# Things to do
[1] Reproduce the Oak Park policing passage from "The most recent" up to and including "health requires intervention.".
[2] According to the Oak Park policing passage, how many members made up the task force that crafted the report?
[3] Pick up the Oak Park policing passage after its final sentence and write what comes next.

# Reading passage
----------------------------------------

For many years we have said that Oak Park has a better-than-average police department. And then we’ve always asked why it doesn’t aspire to have an extraordinary police department, which actively engages around the foundational truth that public safety and progressive community policing ought to be fully joined.
There is no dichotomy between having a village that is safe for all of its members and guests and having a police force that is engaged, respectful and respected by those it serves.
We are hope-filled that, with continued intentional leadership from this village board, Village Manager Kevin Jackson and Police Chief Shatonya Johnson, Oak Park has chosen to aim higher.
The most recent evidence of that came Monday when the village board received a 47-point report from the village manager’s task force on how Oak Park can create alternate public safety responses when a crisis of mental health requires intervention.
The report, crafted over months by a 30-member task force of public officials, mental health professionals, and others of goodwill, was plain in stating that sending cops and firefighters as the initial responders to a mental-health crisis is the wrong response.
“The presence of police can sometimes exacerbate a mental health crisis,” said Allison Davenport, the CEO of Forest Park-based Riveredge Hospital, and co-chair with Cheryl Potts of the Community Mental Health Board, from the task force.
The report, which was warmly received, first by Jackson and now the village board, offered an array of actionable steps. At the top of the list is hiring trained clinical crisis workers and social workers and embedding them within the police department. Their roles would be not only the first responders when a 911 call presents as a mental-health issue but also to work internally to continue to change the culture of the department to embrace new thinking on engagement with mental-health issues.

----------------------------------------

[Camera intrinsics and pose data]
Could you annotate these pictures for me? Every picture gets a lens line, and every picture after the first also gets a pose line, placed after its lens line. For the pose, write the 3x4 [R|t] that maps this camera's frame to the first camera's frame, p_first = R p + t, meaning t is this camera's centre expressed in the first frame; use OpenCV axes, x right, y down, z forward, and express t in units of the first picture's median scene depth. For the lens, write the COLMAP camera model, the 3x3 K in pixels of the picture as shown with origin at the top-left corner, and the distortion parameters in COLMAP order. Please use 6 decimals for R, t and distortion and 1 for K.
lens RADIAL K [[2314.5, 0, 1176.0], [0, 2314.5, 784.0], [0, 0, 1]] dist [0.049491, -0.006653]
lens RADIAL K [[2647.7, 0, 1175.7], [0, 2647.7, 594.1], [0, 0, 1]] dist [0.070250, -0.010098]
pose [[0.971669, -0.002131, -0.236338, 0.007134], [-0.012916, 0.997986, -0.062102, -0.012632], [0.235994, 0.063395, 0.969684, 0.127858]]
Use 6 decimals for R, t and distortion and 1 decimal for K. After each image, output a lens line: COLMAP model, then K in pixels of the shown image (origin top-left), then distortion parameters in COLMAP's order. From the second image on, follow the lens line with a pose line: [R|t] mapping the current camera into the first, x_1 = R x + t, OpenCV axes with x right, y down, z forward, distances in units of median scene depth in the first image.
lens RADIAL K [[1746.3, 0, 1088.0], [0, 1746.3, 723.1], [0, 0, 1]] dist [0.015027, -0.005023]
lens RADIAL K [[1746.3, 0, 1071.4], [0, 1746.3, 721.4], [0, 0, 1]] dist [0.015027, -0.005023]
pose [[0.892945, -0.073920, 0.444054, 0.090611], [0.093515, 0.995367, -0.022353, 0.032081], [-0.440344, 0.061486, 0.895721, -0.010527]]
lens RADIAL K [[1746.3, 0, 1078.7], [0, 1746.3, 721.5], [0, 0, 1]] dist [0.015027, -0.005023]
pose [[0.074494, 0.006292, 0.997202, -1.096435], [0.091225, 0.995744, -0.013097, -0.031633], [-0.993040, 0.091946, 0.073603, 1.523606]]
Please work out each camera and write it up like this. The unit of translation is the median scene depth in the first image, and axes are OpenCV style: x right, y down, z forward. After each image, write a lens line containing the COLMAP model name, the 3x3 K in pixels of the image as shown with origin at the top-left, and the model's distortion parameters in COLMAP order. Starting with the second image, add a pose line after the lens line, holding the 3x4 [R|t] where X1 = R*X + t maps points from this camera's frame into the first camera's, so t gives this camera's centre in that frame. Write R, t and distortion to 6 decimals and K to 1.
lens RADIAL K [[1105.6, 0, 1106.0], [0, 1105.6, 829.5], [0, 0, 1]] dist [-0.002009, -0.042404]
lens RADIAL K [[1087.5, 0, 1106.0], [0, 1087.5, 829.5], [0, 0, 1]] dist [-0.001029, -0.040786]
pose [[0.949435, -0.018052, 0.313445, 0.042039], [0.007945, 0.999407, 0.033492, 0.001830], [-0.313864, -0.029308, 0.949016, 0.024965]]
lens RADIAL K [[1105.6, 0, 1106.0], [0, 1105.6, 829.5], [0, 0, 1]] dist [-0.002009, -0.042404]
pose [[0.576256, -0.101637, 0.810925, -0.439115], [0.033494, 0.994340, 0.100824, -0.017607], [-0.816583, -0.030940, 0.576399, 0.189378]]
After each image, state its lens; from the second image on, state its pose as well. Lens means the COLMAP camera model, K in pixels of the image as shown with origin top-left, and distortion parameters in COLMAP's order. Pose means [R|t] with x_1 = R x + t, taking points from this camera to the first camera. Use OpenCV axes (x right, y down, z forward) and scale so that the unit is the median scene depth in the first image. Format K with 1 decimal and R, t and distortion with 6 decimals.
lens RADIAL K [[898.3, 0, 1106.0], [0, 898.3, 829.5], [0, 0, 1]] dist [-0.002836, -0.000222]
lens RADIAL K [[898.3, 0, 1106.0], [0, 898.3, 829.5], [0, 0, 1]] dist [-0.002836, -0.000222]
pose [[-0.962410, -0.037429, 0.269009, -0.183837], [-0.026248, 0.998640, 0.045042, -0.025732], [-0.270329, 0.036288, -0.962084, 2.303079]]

----------------------------------------

# Answers to the exercises
[1]
The most recent evidence of that came Monday when the village board received a 47-point report from the village manager’s task force on how Oak Park can create alternate public safety responses when a crisis of mental health requires intervention.

[2] The task force had 30 members.

[3]
It should be noted that this department has been a leader over two decades in taking early steps to recognize the unique responses necessary in a mental-health crisis. Past chiefs Tony Ambrose and Rick Tanksley get credit for seeing this issue early and taking action.
However, the proposals here go much further, are more ambitious and visionary. We hope and expect that having a police chief whose early career has roots in social work will speed the implementation of the recommendations. We also expect that, as staff works to turn the ideas of the task force into next steps, it will hear the urging of Trustee Lucia Robinson that it “elevates” a core focus on diversity, equity and inclusion into the new policies.
On that topic, we await a second task force of similar talent and vision to work from the strong BerryDunn consultant’s report on village policing and focus on issues of community engagement, racial equity and progressive change in our village’s view of policing.